Ambientato nella Seconda Guerra Mondiale, questa storia è un thriller che parla di spionaggio.
Non nascondo che conoscere la storia sino-giapponese di quegli anni, aiuta a seguire meglio il film.
La cosa principale da sapere è che in questo contesto storico sono in gioco tre diverse potenze politiche: il Partito Comunista Cinese, il Partito Nazionalista Cinese e il Giappone che ha invaso la Manciuria (regione situata nella Cina nord-orientale).
Se comunque la storia non è il vostro forte, non vi preoccupate: dopo il primo impatto un po’ destabilizzante, per il fatto che vengono presentati tanti personaggi in poco tempo, si intuiranno facilmente presto le varie fazioni.
La politica, inoltre, si fonderà con la vita privata dei vari protagonisti, rendendo la visione ancora più gradevole.

Il regista e sceneggiatore Cheng Er, per presentarci questa storia, usa un metodo narrativo particolare, caratterizzato da numerosi flashback e flashfoward, mantenendo così l’attenzione dello spettatore sempre alta, in un mix tra trepidazione e curiosità: durante la visione è impossibile non chiedersi se quello che stiamo vedendo è davvero come sembra o se un certo personaggio sta facendo il doppio gioco o meno.

In questo contesto di ambiguità delle parti, due sono gli attori che maggiormente colpiscono per la loro bravura: innanzitutto il veterano Tony Leung, da cui non ci si poteva aspettare che una performance straordinaria come questa.

▶ [DATI FORNITI]:

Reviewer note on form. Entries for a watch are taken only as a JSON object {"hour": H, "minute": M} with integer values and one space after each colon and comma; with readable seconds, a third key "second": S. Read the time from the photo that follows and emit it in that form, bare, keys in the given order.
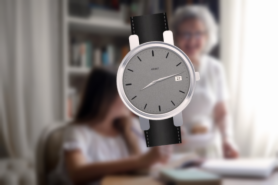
{"hour": 8, "minute": 13}
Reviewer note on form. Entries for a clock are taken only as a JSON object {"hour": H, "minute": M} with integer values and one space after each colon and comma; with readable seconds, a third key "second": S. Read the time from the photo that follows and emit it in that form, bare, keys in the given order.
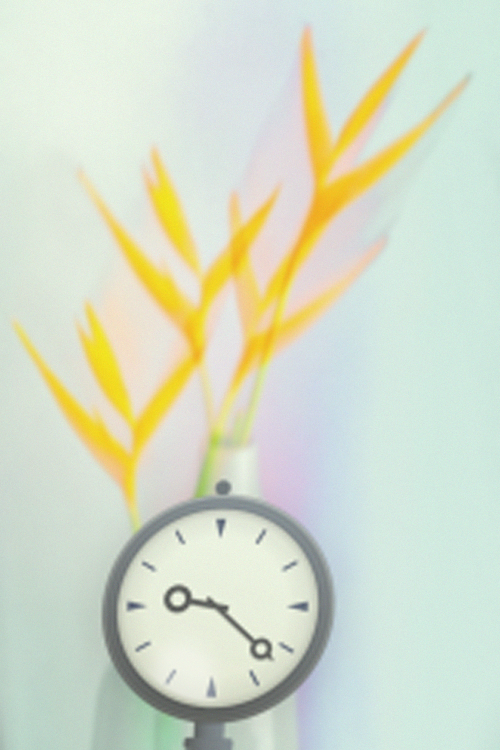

▶ [COSA FARE]:
1/ Per ciascuna affermazione, di' se è in accordo con la recensione del film di spionaggio, rispondendo sì o no e citando le parole esatte della recensione che lo dimostrano: (a) il film si svolge durante la Prima Guerra Mondiale; (b) la Manciuria si trova nella Cina nord-orientale; (c) chi ha diretto il film ne ha scritto anche la sceneggiatura.
2/ Riprendi la recensione del film di spionaggio dal punto in cui si ferma e portala avanti.
Questi dati non servono a niente qui.

▶ [RISPOSTE]:
1/
(a) No: «Ambientato nella Seconda Guerra Mondiale».
(b) Sì: «regione situata nella Cina nord-orientale».
(c) Sì: «Il regista e sceneggiatore Cheng Er».

2/
Accanto a lui, il giovane Wang YiBo che non si è fatto minimamente intimorire dalla grandezza dell’attore che aveva accanto, e con la sua dualità e micro-espressività, di cui ci aveva dato solo un piccolo assaggio nel famoso drama "The Untamed", ha dato vita a un personaggio sbalorditivo, fino all’ultimo fotogramma.

Non sono solo gli attori, però, ad avermi colpito: regia e fotografia sono state magistrali, ogni scena è curata nei minimi particolari diventando quasi pittoresca.
Anche gli stupendi abiti sono studiati nei più piccoli dettagli, tanto che lo stesso Cheng Er, in un’intervista, ha dichiarato che perfino le cravatte sono originali dell’epoca, prese in prestito da collezionisti.

Non da meno è la scenografia. Un fattore, inoltre, che mi ha incuriosito fin da subito è che sembra esserci un parallelismo tra i cani presenti in tutto il film e la vita degli umani che ruotano loro intorno.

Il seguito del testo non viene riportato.